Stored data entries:

----------

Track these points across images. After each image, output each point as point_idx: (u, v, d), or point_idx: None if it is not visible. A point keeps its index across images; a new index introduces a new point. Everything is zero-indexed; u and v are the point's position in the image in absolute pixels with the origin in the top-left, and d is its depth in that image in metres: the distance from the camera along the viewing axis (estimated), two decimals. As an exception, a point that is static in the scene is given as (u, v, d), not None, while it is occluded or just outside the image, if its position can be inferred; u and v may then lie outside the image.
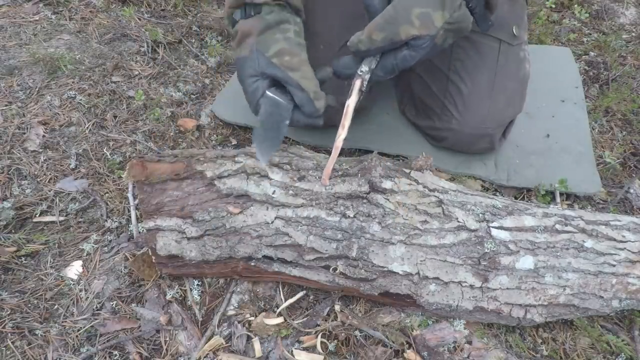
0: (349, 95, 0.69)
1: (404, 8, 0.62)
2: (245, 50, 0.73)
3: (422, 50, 0.64)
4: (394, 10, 0.63)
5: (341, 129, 0.70)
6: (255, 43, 0.72)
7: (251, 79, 0.73)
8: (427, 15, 0.62)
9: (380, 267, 0.69)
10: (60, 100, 1.11)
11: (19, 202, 0.90)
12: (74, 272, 0.81)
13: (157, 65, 1.25)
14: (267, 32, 0.73)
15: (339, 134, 0.70)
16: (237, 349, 0.73)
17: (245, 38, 0.73)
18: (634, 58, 1.34)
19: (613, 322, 0.78)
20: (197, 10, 1.48)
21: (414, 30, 0.62)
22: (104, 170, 0.98)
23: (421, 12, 0.62)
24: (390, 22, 0.63)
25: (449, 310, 0.72)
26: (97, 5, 1.43)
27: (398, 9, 0.63)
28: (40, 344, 0.73)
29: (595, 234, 0.72)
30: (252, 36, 0.72)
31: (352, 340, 0.74)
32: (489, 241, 0.70)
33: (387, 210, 0.70)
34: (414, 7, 0.62)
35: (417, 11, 0.62)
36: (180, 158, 0.74)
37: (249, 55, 0.72)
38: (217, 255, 0.73)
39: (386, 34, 0.63)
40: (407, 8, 0.62)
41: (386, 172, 0.73)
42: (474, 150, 0.99)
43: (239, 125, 1.09)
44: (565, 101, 1.15)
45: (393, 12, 0.63)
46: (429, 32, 0.62)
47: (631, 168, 1.05)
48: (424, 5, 0.62)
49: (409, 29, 0.62)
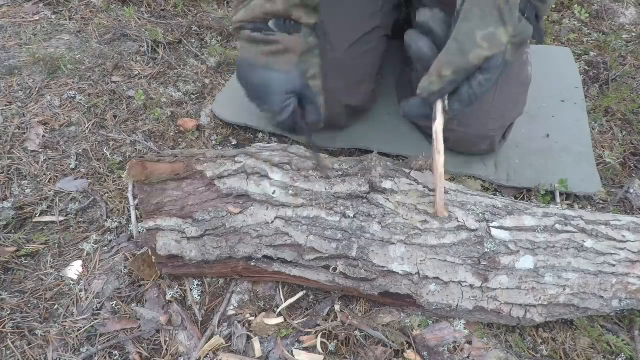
0: (433, 119, 0.67)
1: (466, 35, 0.61)
2: (285, 65, 0.72)
3: (496, 71, 0.63)
4: (455, 42, 0.62)
5: (437, 155, 0.68)
6: (297, 63, 0.72)
7: (285, 96, 0.73)
8: (492, 35, 0.61)
9: (380, 267, 0.69)
10: (60, 100, 1.11)
11: (19, 202, 0.90)
12: (74, 272, 0.81)
13: (157, 65, 1.25)
14: (308, 54, 0.73)
15: (437, 160, 0.68)
16: (237, 349, 0.73)
17: (286, 53, 0.72)
18: (634, 58, 1.34)
19: (613, 322, 0.78)
20: (197, 10, 1.48)
21: (485, 51, 0.61)
22: (104, 170, 0.98)
23: (485, 34, 0.61)
24: (457, 54, 0.62)
25: (449, 310, 0.72)
26: (97, 5, 1.43)
27: (460, 39, 0.62)
28: (40, 344, 0.73)
29: (595, 234, 0.72)
30: (295, 55, 0.72)
31: (352, 340, 0.74)
32: (489, 241, 0.70)
33: (387, 210, 0.70)
34: (476, 31, 0.61)
35: (481, 34, 0.61)
36: (180, 158, 0.74)
37: (288, 71, 0.72)
38: (217, 255, 0.73)
39: (456, 66, 0.62)
40: (469, 35, 0.61)
41: (386, 172, 0.73)
42: (475, 151, 0.99)
43: (239, 125, 1.09)
44: (565, 101, 1.15)
45: (456, 44, 0.62)
46: (499, 50, 0.62)
47: (631, 168, 1.05)
48: (485, 27, 0.61)
49: (479, 52, 0.61)
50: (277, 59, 0.72)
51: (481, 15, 0.61)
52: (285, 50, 0.71)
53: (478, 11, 0.61)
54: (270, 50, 0.71)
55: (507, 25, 0.61)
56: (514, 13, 0.61)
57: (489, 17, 0.61)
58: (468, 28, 0.61)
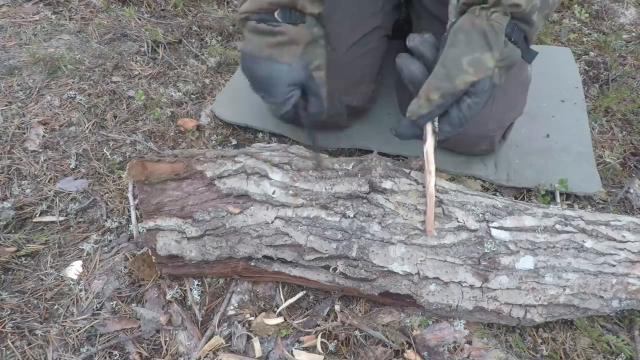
0: (424, 140, 0.69)
1: (453, 61, 0.62)
2: (289, 57, 0.72)
3: (484, 94, 0.64)
4: (442, 67, 0.63)
5: (428, 175, 0.69)
6: (301, 54, 0.72)
7: (288, 88, 0.73)
8: (478, 60, 0.62)
9: (380, 267, 0.69)
10: (60, 100, 1.11)
11: (19, 202, 0.90)
12: (74, 272, 0.81)
13: (157, 65, 1.25)
14: (312, 45, 0.73)
15: (429, 181, 0.69)
16: (237, 349, 0.73)
17: (290, 44, 0.72)
18: (634, 58, 1.34)
19: (613, 322, 0.78)
20: (197, 10, 1.48)
21: (470, 77, 0.62)
22: (104, 170, 0.98)
23: (471, 59, 0.62)
24: (443, 79, 0.63)
25: (449, 310, 0.72)
26: (97, 5, 1.43)
27: (446, 64, 0.63)
28: (40, 344, 0.73)
29: (595, 234, 0.72)
30: (299, 46, 0.72)
31: (352, 340, 0.74)
32: (489, 241, 0.70)
33: (387, 210, 0.70)
34: (462, 57, 0.62)
35: (467, 59, 0.62)
36: (180, 158, 0.74)
37: (290, 63, 0.72)
38: (217, 255, 0.73)
39: (444, 90, 0.63)
40: (455, 60, 0.62)
41: (386, 172, 0.73)
42: (474, 151, 0.99)
43: (239, 125, 1.09)
44: (565, 101, 1.15)
45: (443, 70, 0.63)
46: (485, 74, 0.62)
47: (631, 168, 1.05)
48: (471, 52, 0.62)
49: (465, 77, 0.62)
50: (281, 51, 0.72)
51: (466, 40, 0.62)
52: (289, 42, 0.71)
53: (463, 37, 0.62)
54: (275, 41, 0.71)
55: (493, 50, 0.62)
56: (499, 38, 0.62)
57: (474, 42, 0.62)
58: (454, 53, 0.63)
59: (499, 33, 0.62)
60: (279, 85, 0.73)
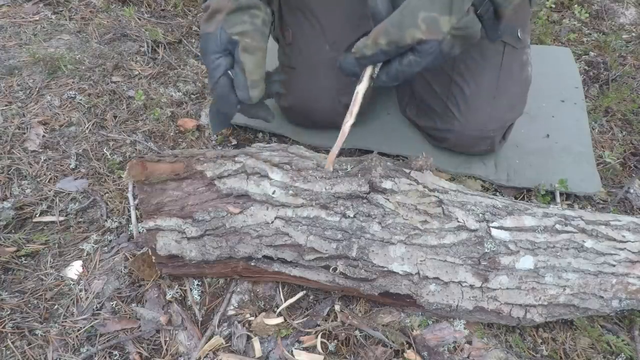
0: (359, 82, 0.68)
1: (410, 12, 0.61)
2: (212, 26, 0.74)
3: (428, 57, 0.63)
4: (399, 14, 0.62)
5: (349, 116, 0.69)
6: (223, 21, 0.73)
7: (214, 56, 0.74)
8: (434, 20, 0.61)
9: (380, 267, 0.69)
10: (60, 100, 1.11)
11: (19, 202, 0.90)
12: (74, 272, 0.81)
13: (157, 65, 1.25)
14: (237, 12, 0.74)
15: (346, 120, 0.70)
16: (237, 349, 0.73)
17: (214, 14, 0.74)
18: (634, 58, 1.34)
19: (613, 322, 0.78)
20: (197, 10, 1.48)
21: (420, 34, 0.61)
22: (104, 170, 0.98)
23: (427, 16, 0.61)
24: (395, 26, 0.62)
25: (449, 310, 0.72)
26: (97, 5, 1.43)
27: (404, 13, 0.62)
28: (40, 344, 0.73)
29: (595, 234, 0.72)
30: (222, 14, 0.73)
31: (352, 340, 0.74)
32: (489, 241, 0.70)
33: (387, 210, 0.70)
34: (420, 11, 0.61)
35: (423, 15, 0.61)
36: (180, 158, 0.74)
37: (214, 31, 0.73)
38: (217, 255, 0.73)
39: (391, 38, 0.62)
40: (413, 12, 0.61)
41: (386, 172, 0.73)
42: (474, 151, 0.99)
43: (239, 125, 1.09)
44: (565, 101, 1.15)
45: (399, 16, 0.62)
46: (435, 37, 0.61)
47: (631, 168, 1.05)
48: (430, 9, 0.61)
49: (414, 32, 0.61)
50: (207, 24, 0.74)
51: None
52: (213, 12, 0.74)
53: None
54: (206, 16, 0.75)
55: (452, 15, 0.60)
56: (464, 4, 0.60)
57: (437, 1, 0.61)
58: (415, 4, 0.61)
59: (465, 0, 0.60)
60: (206, 57, 0.75)
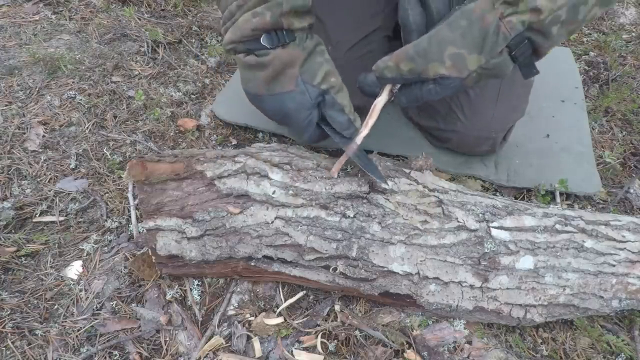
0: (379, 94, 0.67)
1: (438, 43, 0.58)
2: (289, 84, 0.66)
3: (449, 90, 0.61)
4: (427, 43, 0.59)
5: (364, 128, 0.68)
6: (300, 74, 0.66)
7: (305, 113, 0.68)
8: (461, 57, 0.57)
9: (380, 267, 0.69)
10: (60, 100, 1.11)
11: (19, 202, 0.90)
12: (74, 272, 0.81)
13: (157, 65, 1.25)
14: (310, 59, 0.68)
15: (361, 132, 0.69)
16: (237, 349, 0.73)
17: (285, 69, 0.66)
18: (634, 58, 1.34)
19: (613, 322, 0.78)
20: (197, 10, 1.48)
21: (444, 70, 0.59)
22: (104, 170, 0.98)
23: (455, 53, 0.57)
24: (421, 56, 0.59)
25: (449, 310, 0.72)
26: (97, 5, 1.43)
27: (432, 42, 0.58)
28: (40, 344, 0.73)
29: (595, 234, 0.72)
30: (295, 67, 0.66)
31: (352, 340, 0.74)
32: (489, 241, 0.70)
33: (387, 210, 0.70)
34: (449, 45, 0.57)
35: (452, 50, 0.57)
36: (180, 158, 0.74)
37: (294, 89, 0.67)
38: (217, 255, 0.73)
39: (414, 67, 0.60)
40: (441, 44, 0.58)
41: (386, 172, 0.73)
42: (476, 152, 0.99)
43: (239, 125, 1.09)
44: (565, 101, 1.15)
45: (426, 45, 0.59)
46: (459, 75, 0.59)
47: (631, 168, 1.05)
48: (460, 45, 0.57)
49: (438, 67, 0.58)
50: (279, 82, 0.67)
51: (464, 30, 0.57)
52: (283, 67, 0.66)
53: (464, 24, 0.57)
54: (269, 74, 0.66)
55: (482, 54, 0.57)
56: (496, 46, 0.56)
57: (469, 37, 0.57)
58: (445, 36, 0.58)
59: (500, 41, 0.56)
60: (292, 117, 0.69)
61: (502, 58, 0.58)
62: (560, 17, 0.54)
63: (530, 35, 0.56)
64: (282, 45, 0.65)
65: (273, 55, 0.65)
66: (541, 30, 0.56)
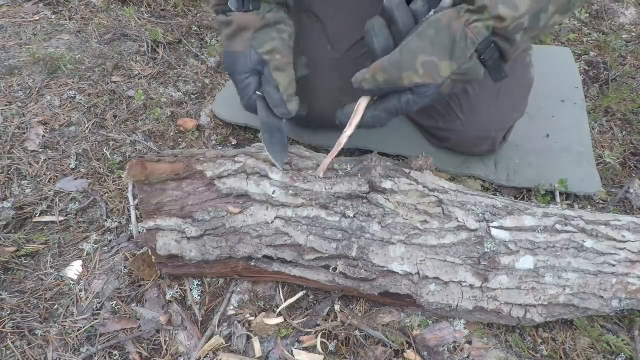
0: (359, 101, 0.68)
1: (410, 53, 0.59)
2: (240, 45, 0.74)
3: (426, 99, 0.62)
4: (400, 54, 0.60)
5: (349, 127, 0.69)
6: (251, 39, 0.73)
7: (243, 75, 0.75)
8: (433, 65, 0.59)
9: (380, 267, 0.69)
10: (60, 100, 1.11)
11: (19, 202, 0.90)
12: (74, 272, 0.81)
13: (157, 65, 1.25)
14: (265, 29, 0.74)
15: (345, 131, 0.69)
16: (237, 349, 0.73)
17: (240, 32, 0.74)
18: (634, 58, 1.34)
19: (613, 322, 0.78)
20: (197, 10, 1.48)
21: (417, 78, 0.60)
22: (104, 170, 0.98)
23: (426, 61, 0.59)
24: (394, 66, 0.60)
25: (449, 310, 0.72)
26: (97, 5, 1.43)
27: (404, 53, 0.60)
28: (40, 344, 0.73)
29: (595, 234, 0.72)
30: (249, 32, 0.73)
31: (352, 340, 0.74)
32: (489, 241, 0.70)
33: (387, 210, 0.70)
34: (420, 54, 0.59)
35: (423, 59, 0.59)
36: (180, 158, 0.74)
37: (242, 50, 0.74)
38: (217, 255, 0.73)
39: (389, 77, 0.61)
40: (413, 54, 0.59)
41: (386, 172, 0.73)
42: (476, 151, 0.99)
43: (239, 125, 1.09)
44: (565, 101, 1.15)
45: (399, 57, 0.60)
46: (433, 81, 0.60)
47: (631, 168, 1.05)
48: (430, 53, 0.58)
49: (412, 76, 0.60)
50: (234, 41, 0.74)
51: (433, 39, 0.58)
52: (239, 29, 0.73)
53: (432, 33, 0.58)
54: (228, 32, 0.74)
55: (452, 60, 0.59)
56: (466, 51, 0.58)
57: (438, 45, 0.58)
58: (416, 46, 0.59)
59: (469, 47, 0.58)
60: (235, 77, 0.75)
61: (473, 63, 0.60)
62: (523, 24, 0.56)
63: (496, 40, 0.59)
64: (245, 10, 0.74)
65: (233, 17, 0.74)
66: (506, 36, 0.58)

----------

→ **EXERCISE PROMPT**: Look above for the line with "3: (422, 50, 0.64)" and the line with "48: (424, 5, 0.62)". Retype those two lines and every line between them exactly, adding nothing.

→ **SOLUTION FOR THIS TASK**:
3: (422, 50, 0.64)
4: (394, 10, 0.63)
5: (341, 129, 0.70)
6: (255, 43, 0.72)
7: (251, 79, 0.73)
8: (427, 15, 0.62)
9: (380, 267, 0.69)
10: (60, 100, 1.11)
11: (19, 202, 0.90)
12: (74, 272, 0.81)
13: (157, 65, 1.25)
14: (267, 32, 0.73)
15: (339, 134, 0.70)
16: (237, 349, 0.73)
17: (245, 38, 0.73)
18: (634, 58, 1.34)
19: (613, 322, 0.78)
20: (197, 10, 1.48)
21: (414, 30, 0.62)
22: (104, 170, 0.98)
23: (421, 12, 0.62)
24: (390, 22, 0.63)
25: (449, 310, 0.72)
26: (97, 5, 1.43)
27: (398, 9, 0.63)
28: (40, 344, 0.73)
29: (595, 234, 0.72)
30: (252, 36, 0.72)
31: (352, 340, 0.74)
32: (489, 241, 0.70)
33: (387, 210, 0.70)
34: (414, 7, 0.62)
35: (417, 11, 0.62)
36: (180, 158, 0.74)
37: (249, 55, 0.72)
38: (217, 255, 0.73)
39: (386, 34, 0.63)
40: (407, 8, 0.62)
41: (386, 172, 0.73)
42: (474, 150, 0.99)
43: (239, 125, 1.09)
44: (565, 101, 1.15)
45: (393, 12, 0.63)
46: (429, 32, 0.62)
47: (631, 168, 1.05)
48: (424, 5, 0.62)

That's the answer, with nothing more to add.